Though it is clear that credit card and insurance companies will be directly affected by new rules for prescreened credit offers that the Federal Trade Commission issued Jan. 24, the changes also apply to any direct marketer that prescreens consumers.
The rules, which take effect Aug. 1, were issued under the Fair and Accurate Credit Transactions Act of 2003. They require that all notices be simple and easy to understand, which the FTC defines as being in plain language through the use of clear and concise sentences, paragraphs and sections. Notices must be in the same language as the solicitation, meaning that if the offer is in Spanish, the notices must be as well.
“The rules have an application beyond a credit card offer if prescreening occurs,” said Jerry Cerasale, senior vice president of government affairs at the Direct Marketing Association. “In the case of deferred billing, if a cataloger prescreens consumers, the rule applies to them.”
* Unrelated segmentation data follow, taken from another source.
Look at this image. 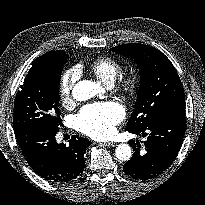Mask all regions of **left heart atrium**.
Segmentation results:
<instances>
[{
	"label": "left heart atrium",
	"mask_w": 205,
	"mask_h": 205,
	"mask_svg": "<svg viewBox=\"0 0 205 205\" xmlns=\"http://www.w3.org/2000/svg\"><path fill=\"white\" fill-rule=\"evenodd\" d=\"M124 116L125 110L117 102L96 103L82 108L76 117V125L88 136L103 139L114 133Z\"/></svg>",
	"instance_id": "39dd6f15"
}]
</instances>
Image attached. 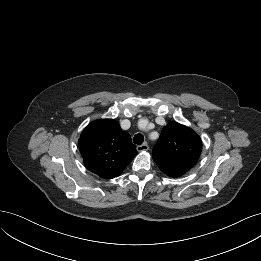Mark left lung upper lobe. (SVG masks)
I'll return each mask as SVG.
<instances>
[{"label":"left lung upper lobe","mask_w":261,"mask_h":261,"mask_svg":"<svg viewBox=\"0 0 261 261\" xmlns=\"http://www.w3.org/2000/svg\"><path fill=\"white\" fill-rule=\"evenodd\" d=\"M201 151L202 141L191 128L171 122L163 127L152 158L162 172L175 178L196 164Z\"/></svg>","instance_id":"1"}]
</instances>
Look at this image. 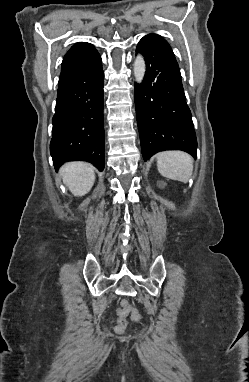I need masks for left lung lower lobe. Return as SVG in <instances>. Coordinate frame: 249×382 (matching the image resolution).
Instances as JSON below:
<instances>
[{"mask_svg": "<svg viewBox=\"0 0 249 382\" xmlns=\"http://www.w3.org/2000/svg\"><path fill=\"white\" fill-rule=\"evenodd\" d=\"M136 52L146 62L144 80L135 84L144 160L164 150H182L196 158L197 139L175 56L147 37L139 41Z\"/></svg>", "mask_w": 249, "mask_h": 382, "instance_id": "1", "label": "left lung lower lobe"}]
</instances>
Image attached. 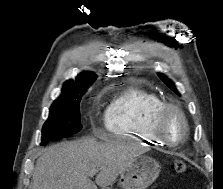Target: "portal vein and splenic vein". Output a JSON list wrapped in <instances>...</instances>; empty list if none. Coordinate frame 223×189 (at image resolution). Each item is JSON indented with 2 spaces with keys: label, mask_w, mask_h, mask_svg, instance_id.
Segmentation results:
<instances>
[{
  "label": "portal vein and splenic vein",
  "mask_w": 223,
  "mask_h": 189,
  "mask_svg": "<svg viewBox=\"0 0 223 189\" xmlns=\"http://www.w3.org/2000/svg\"><path fill=\"white\" fill-rule=\"evenodd\" d=\"M96 172H97V170H92V171L90 172V176H93Z\"/></svg>",
  "instance_id": "portal-vein-and-splenic-vein-1"
}]
</instances>
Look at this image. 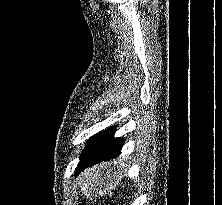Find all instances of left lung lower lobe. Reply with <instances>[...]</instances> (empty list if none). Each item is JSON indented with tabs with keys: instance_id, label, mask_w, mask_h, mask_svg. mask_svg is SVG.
<instances>
[{
	"instance_id": "1",
	"label": "left lung lower lobe",
	"mask_w": 222,
	"mask_h": 205,
	"mask_svg": "<svg viewBox=\"0 0 222 205\" xmlns=\"http://www.w3.org/2000/svg\"><path fill=\"white\" fill-rule=\"evenodd\" d=\"M116 126L101 132L88 154L77 165L76 174L101 162H112L121 154L124 139L115 138Z\"/></svg>"
}]
</instances>
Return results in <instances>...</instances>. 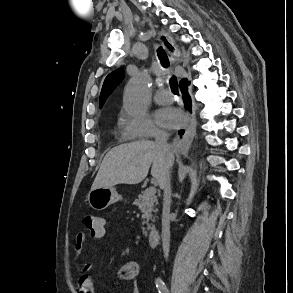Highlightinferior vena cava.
<instances>
[{
    "label": "inferior vena cava",
    "instance_id": "1",
    "mask_svg": "<svg viewBox=\"0 0 293 293\" xmlns=\"http://www.w3.org/2000/svg\"><path fill=\"white\" fill-rule=\"evenodd\" d=\"M168 135L166 133H157L155 136V144L158 149L165 154L168 160L166 173L160 182V188L164 191L163 214H162V246L164 257L167 259L170 246V205H171V180L170 167L173 158L170 147L167 143Z\"/></svg>",
    "mask_w": 293,
    "mask_h": 293
}]
</instances>
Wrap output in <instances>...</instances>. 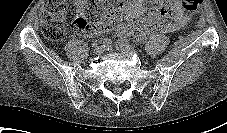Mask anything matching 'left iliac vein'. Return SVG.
<instances>
[{
    "label": "left iliac vein",
    "instance_id": "obj_1",
    "mask_svg": "<svg viewBox=\"0 0 227 133\" xmlns=\"http://www.w3.org/2000/svg\"><path fill=\"white\" fill-rule=\"evenodd\" d=\"M117 50L124 52V51H134V48L132 45H130L129 43H118L116 46Z\"/></svg>",
    "mask_w": 227,
    "mask_h": 133
}]
</instances>
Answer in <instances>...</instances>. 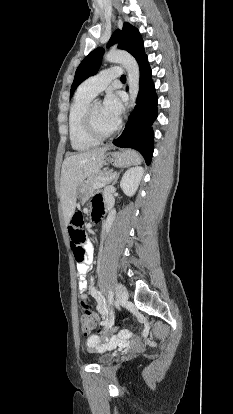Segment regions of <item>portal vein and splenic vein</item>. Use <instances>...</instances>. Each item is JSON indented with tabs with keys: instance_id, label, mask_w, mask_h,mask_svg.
Returning <instances> with one entry per match:
<instances>
[{
	"instance_id": "18ae733b",
	"label": "portal vein and splenic vein",
	"mask_w": 233,
	"mask_h": 414,
	"mask_svg": "<svg viewBox=\"0 0 233 414\" xmlns=\"http://www.w3.org/2000/svg\"><path fill=\"white\" fill-rule=\"evenodd\" d=\"M104 180L106 181L105 183H96V184H94V188L98 189V188H101V187L107 185L110 182L111 178H105Z\"/></svg>"
}]
</instances>
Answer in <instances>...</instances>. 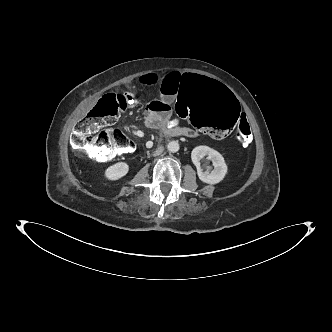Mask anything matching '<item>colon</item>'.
Listing matches in <instances>:
<instances>
[{"mask_svg": "<svg viewBox=\"0 0 332 332\" xmlns=\"http://www.w3.org/2000/svg\"><path fill=\"white\" fill-rule=\"evenodd\" d=\"M178 116L189 121L202 132L213 137L231 133L241 147H248L252 140L249 123L241 119L236 96L202 72L183 76L175 89ZM131 96L104 95L75 126L70 144L77 153H84L97 162H108L119 154L129 153L132 140L121 130L106 129L130 105Z\"/></svg>", "mask_w": 332, "mask_h": 332, "instance_id": "5ec220e1", "label": "colon"}]
</instances>
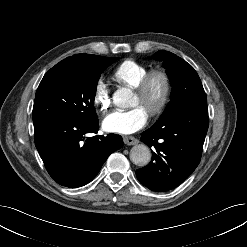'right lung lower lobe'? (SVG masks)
Segmentation results:
<instances>
[{
	"mask_svg": "<svg viewBox=\"0 0 247 247\" xmlns=\"http://www.w3.org/2000/svg\"><path fill=\"white\" fill-rule=\"evenodd\" d=\"M98 119L75 116L34 122L36 148L50 176L76 188L92 181L110 154L123 146L120 135L86 136L98 132Z\"/></svg>",
	"mask_w": 247,
	"mask_h": 247,
	"instance_id": "obj_1",
	"label": "right lung lower lobe"
}]
</instances>
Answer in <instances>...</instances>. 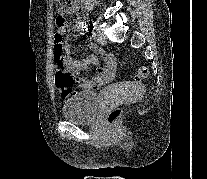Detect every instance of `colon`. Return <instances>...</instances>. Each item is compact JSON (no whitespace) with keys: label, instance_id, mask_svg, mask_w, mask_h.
Returning <instances> with one entry per match:
<instances>
[{"label":"colon","instance_id":"1","mask_svg":"<svg viewBox=\"0 0 207 179\" xmlns=\"http://www.w3.org/2000/svg\"><path fill=\"white\" fill-rule=\"evenodd\" d=\"M59 11L63 12L68 0H55ZM54 63L56 67L55 82L57 88L60 90L62 97H69L76 92L74 84L76 78L70 73L66 58L64 55V45L62 35L55 33L54 36ZM148 68L142 66L138 68L135 78L137 80L145 79L148 76ZM122 114L121 109H114L108 115V121L114 125Z\"/></svg>","mask_w":207,"mask_h":179}]
</instances>
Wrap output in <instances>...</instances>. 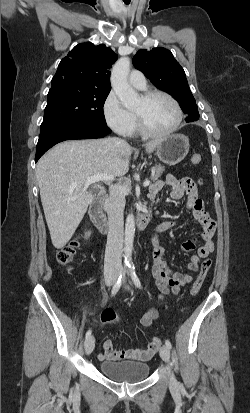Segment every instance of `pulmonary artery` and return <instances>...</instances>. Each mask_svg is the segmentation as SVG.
Segmentation results:
<instances>
[{
	"mask_svg": "<svg viewBox=\"0 0 250 413\" xmlns=\"http://www.w3.org/2000/svg\"><path fill=\"white\" fill-rule=\"evenodd\" d=\"M129 83L138 89H144L146 87V80L143 73L139 70L131 71L129 75Z\"/></svg>",
	"mask_w": 250,
	"mask_h": 413,
	"instance_id": "e3ab8cb5",
	"label": "pulmonary artery"
}]
</instances>
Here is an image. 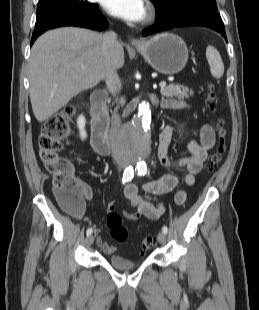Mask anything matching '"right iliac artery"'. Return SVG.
<instances>
[{
  "label": "right iliac artery",
  "instance_id": "obj_1",
  "mask_svg": "<svg viewBox=\"0 0 259 310\" xmlns=\"http://www.w3.org/2000/svg\"><path fill=\"white\" fill-rule=\"evenodd\" d=\"M133 177H134V170H133V167H132V166H129V167H127V168L124 170L122 182H123V183L128 182V181H130ZM92 232H93V231H92L91 228L87 229V235H91Z\"/></svg>",
  "mask_w": 259,
  "mask_h": 310
}]
</instances>
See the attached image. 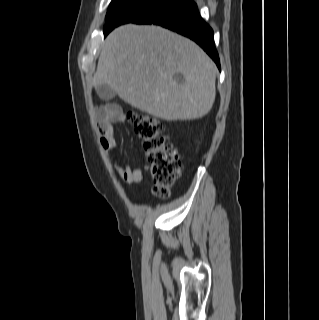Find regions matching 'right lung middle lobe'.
Returning a JSON list of instances; mask_svg holds the SVG:
<instances>
[{
  "mask_svg": "<svg viewBox=\"0 0 319 320\" xmlns=\"http://www.w3.org/2000/svg\"><path fill=\"white\" fill-rule=\"evenodd\" d=\"M178 0H112L110 3L104 32H109L116 26L134 22L140 17L160 9L169 7Z\"/></svg>",
  "mask_w": 319,
  "mask_h": 320,
  "instance_id": "1",
  "label": "right lung middle lobe"
}]
</instances>
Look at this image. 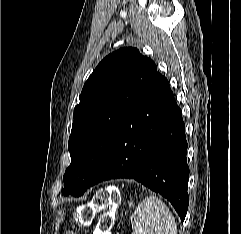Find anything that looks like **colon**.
<instances>
[{
  "mask_svg": "<svg viewBox=\"0 0 241 234\" xmlns=\"http://www.w3.org/2000/svg\"><path fill=\"white\" fill-rule=\"evenodd\" d=\"M118 201L119 194L116 190L103 188L95 194L90 203L84 204L78 209L77 219L86 226L91 224L96 214L101 212L94 234H112L114 213Z\"/></svg>",
  "mask_w": 241,
  "mask_h": 234,
  "instance_id": "1",
  "label": "colon"
}]
</instances>
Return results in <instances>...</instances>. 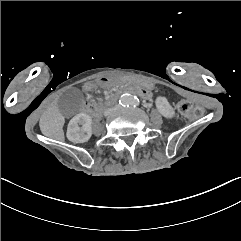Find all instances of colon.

Though there are DMA members using prescreened offers, Cerasale said, it is unclear whether they will continue to do so.
The Fair Credit Reporting Act requires that companies sending prescreened solicitations include a notice to consumers containing opt-out information. FACTA amends the FCRA provision requiring the statements and gives the FTC, in consultation with the federal banking agencies, the task of imposing rules for the notices to make them easy for consumers to understand.
“The FTC's rule establishes the format, manner and type size of the prescreen notice that was already required by the Fair Credit Reporting Act,” said Jeanne-Marie Burke, FTC staff attorney. “We were instructed under FACTA to make the notices simple and easy to understand, and it was our determination that having a layered approach, consisting of short and long portions, was the best way to do that.”
The short notices are required to state the consumer's right to opt out of receiving prescreened solicitations; provide a toll-free number for opt-out purposes and direct consumers to the long notice. Other mandatory elements include that the short notice be in a type size larger than the main text on the page and no smaller than 12-point. It also must be on the front side of the first page of the offer, be distinct from the rest of the text through use of a border and be in a type style such as bold, italics, underlined and/or contrasting color to differentiate it from the rest of the text.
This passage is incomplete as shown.